EXERCISE AIM: Every record must be output verbatim in the reply.

MATERIAL PROVIDED:
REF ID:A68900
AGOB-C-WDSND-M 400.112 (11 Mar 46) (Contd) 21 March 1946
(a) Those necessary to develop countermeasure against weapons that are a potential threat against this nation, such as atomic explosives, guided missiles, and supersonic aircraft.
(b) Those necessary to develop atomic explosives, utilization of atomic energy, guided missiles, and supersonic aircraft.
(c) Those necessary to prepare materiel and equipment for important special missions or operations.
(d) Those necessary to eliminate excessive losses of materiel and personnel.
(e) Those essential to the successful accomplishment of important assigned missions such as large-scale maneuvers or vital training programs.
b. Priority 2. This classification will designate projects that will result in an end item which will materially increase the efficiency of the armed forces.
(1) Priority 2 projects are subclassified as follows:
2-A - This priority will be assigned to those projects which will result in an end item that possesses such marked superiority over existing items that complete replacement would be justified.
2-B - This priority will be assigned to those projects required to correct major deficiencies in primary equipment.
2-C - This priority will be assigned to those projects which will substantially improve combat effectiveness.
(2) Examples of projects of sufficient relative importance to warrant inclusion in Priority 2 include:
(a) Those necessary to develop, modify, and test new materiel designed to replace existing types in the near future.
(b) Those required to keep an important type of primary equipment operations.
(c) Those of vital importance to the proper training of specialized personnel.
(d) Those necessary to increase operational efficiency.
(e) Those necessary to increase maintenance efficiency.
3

PROBLEM SOLUTION:
REF ID:A68900
AGOB-C-WDSND-M 400.112 (11 Mar 46) (Contd) 21 March 1946
(a) Those necessary to develop countermeasure against weapons that are a potential threat against this nation, such as atomic explosives, guided missiles, and supersonic aircraft.
(b) Those necessary to develop atomic explosives, utilization of atomic energy, guided missiles, and supersonic aircraft.
(c) Those necessary to prepare materiel and equipment for important special missions or operations.
(d) Those necessary to eliminate excessive losses of materiel and personnel.
(e) Those essential to the successful accomplishment of important assigned missions such as large-scale maneuvers or vital training programs.
b. Priority 2. This classification will designate projects that will result in an end item which will materially increase the efficiency of the armed forces.
(1) Priority 2 projects are subclassified as follows:
2-A - This priority will be assigned to those projects which will result in an end item that possesses such marked superiority over existing items that complete replacement would be justified.
2-B - This priority will be assigned to those projects required to correct major deficiencies in primary equipment.
2-C - This priority will be assigned to those projects which will substantially improve combat effectiveness.
(2) Examples of projects of sufficient relative importance to warrant inclusion in Priority 2 include:
(a) Those necessary to develop, modify, and test new materiel designed to replace existing types in the near future.
(b) Those required to keep an important type of primary equipment operations.
(c) Those of vital importance to the proper training of specialized personnel.
(d) Those necessary to increase operational efficiency.
(e) Those necessary to increase maintenance efficiency.
3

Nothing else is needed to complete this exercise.